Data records
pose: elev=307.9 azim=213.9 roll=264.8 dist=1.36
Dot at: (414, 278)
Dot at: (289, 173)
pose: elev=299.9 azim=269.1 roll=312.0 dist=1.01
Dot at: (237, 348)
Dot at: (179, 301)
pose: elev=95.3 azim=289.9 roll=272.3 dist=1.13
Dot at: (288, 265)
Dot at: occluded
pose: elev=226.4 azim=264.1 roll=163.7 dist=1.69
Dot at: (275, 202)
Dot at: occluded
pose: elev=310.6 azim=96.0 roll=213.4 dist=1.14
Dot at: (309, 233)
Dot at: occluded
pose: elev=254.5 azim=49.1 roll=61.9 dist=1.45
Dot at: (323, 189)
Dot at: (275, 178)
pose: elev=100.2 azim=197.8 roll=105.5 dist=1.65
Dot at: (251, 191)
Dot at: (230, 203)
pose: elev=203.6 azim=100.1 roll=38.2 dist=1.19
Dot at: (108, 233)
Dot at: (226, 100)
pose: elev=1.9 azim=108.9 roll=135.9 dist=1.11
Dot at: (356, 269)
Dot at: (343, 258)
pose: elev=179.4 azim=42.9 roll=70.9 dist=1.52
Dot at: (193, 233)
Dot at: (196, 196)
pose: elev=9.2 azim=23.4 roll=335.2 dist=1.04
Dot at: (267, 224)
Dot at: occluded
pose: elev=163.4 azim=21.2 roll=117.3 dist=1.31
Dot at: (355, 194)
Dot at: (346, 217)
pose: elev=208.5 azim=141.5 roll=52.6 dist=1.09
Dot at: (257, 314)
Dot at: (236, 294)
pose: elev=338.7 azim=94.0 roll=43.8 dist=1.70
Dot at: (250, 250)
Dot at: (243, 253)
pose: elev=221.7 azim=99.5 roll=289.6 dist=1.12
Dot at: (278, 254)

> What this task involves
Reproduce every line of the point correspondence records above without any change.

> Reply
pose: elev=307.9 azim=213.9 roll=264.8 dist=1.36
Dot at: (414, 278)
Dot at: (289, 173)
pose: elev=299.9 azim=269.1 roll=312.0 dist=1.01
Dot at: (237, 348)
Dot at: (179, 301)
pose: elev=95.3 azim=289.9 roll=272.3 dist=1.13
Dot at: (288, 265)
Dot at: occluded
pose: elev=226.4 azim=264.1 roll=163.7 dist=1.69
Dot at: (275, 202)
Dot at: occluded
pose: elev=310.6 azim=96.0 roll=213.4 dist=1.14
Dot at: (309, 233)
Dot at: occluded
pose: elev=254.5 azim=49.1 roll=61.9 dist=1.45
Dot at: (323, 189)
Dot at: (275, 178)
pose: elev=100.2 azim=197.8 roll=105.5 dist=1.65
Dot at: (251, 191)
Dot at: (230, 203)
pose: elev=203.6 azim=100.1 roll=38.2 dist=1.19
Dot at: (108, 233)
Dot at: (226, 100)
pose: elev=1.9 azim=108.9 roll=135.9 dist=1.11
Dot at: (356, 269)
Dot at: (343, 258)
pose: elev=179.4 azim=42.9 roll=70.9 dist=1.52
Dot at: (193, 233)
Dot at: (196, 196)
pose: elev=9.2 azim=23.4 roll=335.2 dist=1.04
Dot at: (267, 224)
Dot at: occluded
pose: elev=163.4 azim=21.2 roll=117.3 dist=1.31
Dot at: (355, 194)
Dot at: (346, 217)
pose: elev=208.5 azim=141.5 roll=52.6 dist=1.09
Dot at: (257, 314)
Dot at: (236, 294)
pose: elev=338.7 azim=94.0 roll=43.8 dist=1.70
Dot at: (250, 250)
Dot at: (243, 253)
pose: elev=221.7 azim=99.5 roll=289.6 dist=1.12
Dot at: (278, 254)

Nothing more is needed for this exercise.